Last Days Before Cuba

Tuesday 19 November 2013
Had a lovely relaxing few days at the end of this leg of our holiday.

The Hacienda Temezon had their own cenote and they took us there on their old railway line with a donkey.  The hacienda was originally a working station for making sisal (rope) out of cactus and they still have the old machinery and a bit of semi-working rail track.  The donkey didn’t seem very happy.


Temezon’s pool.  Lovely.

Then to Mayapan.  This was the city the ‘Mayans’ were named after.  Collapsed only eighty years before the Spanish arrival.  Also a lovely site with an astronomical observation tower.



We stayed in Merida town at another lovely hotel.  It was a party town; everyone out and about on a Sunday night.  During the day we went down a boulevard of beautiful homes, what St Kilda Road must have been like before they replaced the mansions with sky-scrapers.

This was a view of our hotel  - Casa Lecanda in Merida.
 The archeologically site outside of Merida is called Dzibilchaltun (try pronouncing that).
 Then our last night at a hacienda, San Jose.  Here’s lady and lord muck in the pool.

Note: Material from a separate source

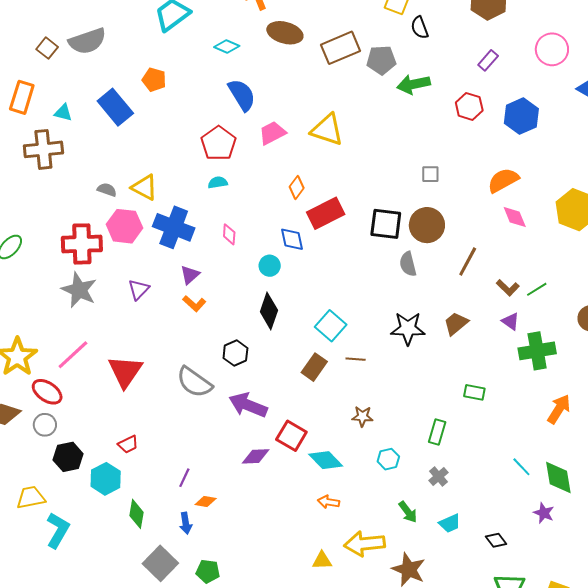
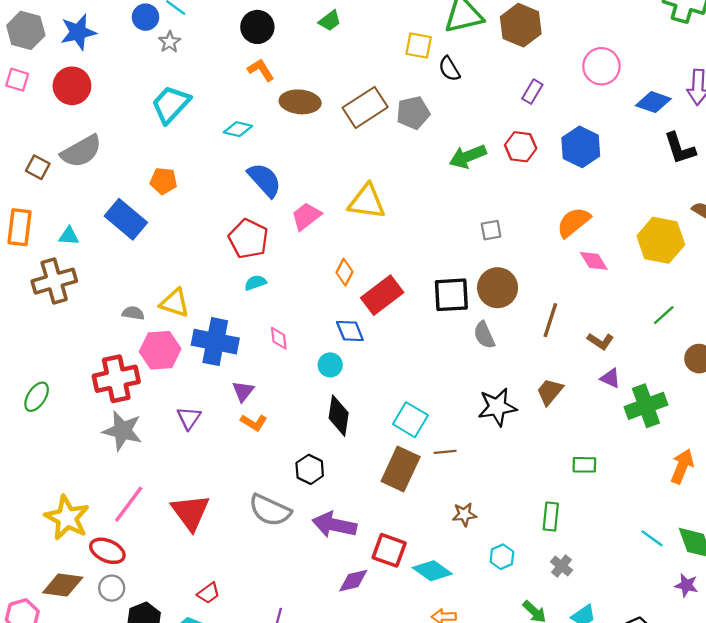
green arrow: (413, 84) -> (468, 156), moved
green line: (537, 289) -> (664, 315), moved
brown rectangle: (314, 367) -> (401, 469), size x1.4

Izamal was a nice little town we stopped in.  You can paint your house any colour you like as long as it’s yellow and white.  They have a big convent there from the earliest Spanish days (1549) and they have a doll of the virgin Mary "Our Lady of Guadalupe" from back in the olden days.  She is so important that the Pope Juan Pablo II came to visit.

Below is a picture from Izamal with a horse with a sombrero.


 And finally our second last ruin in Mexico, Ek Balam.  Really lovely site.  They had a cenote but we ran out of time to go swim in it L
 They still have some stucco carvings.  We assume they’re original as some are missing their heads (ie not reproductions) but have to check because they were in excellent condition.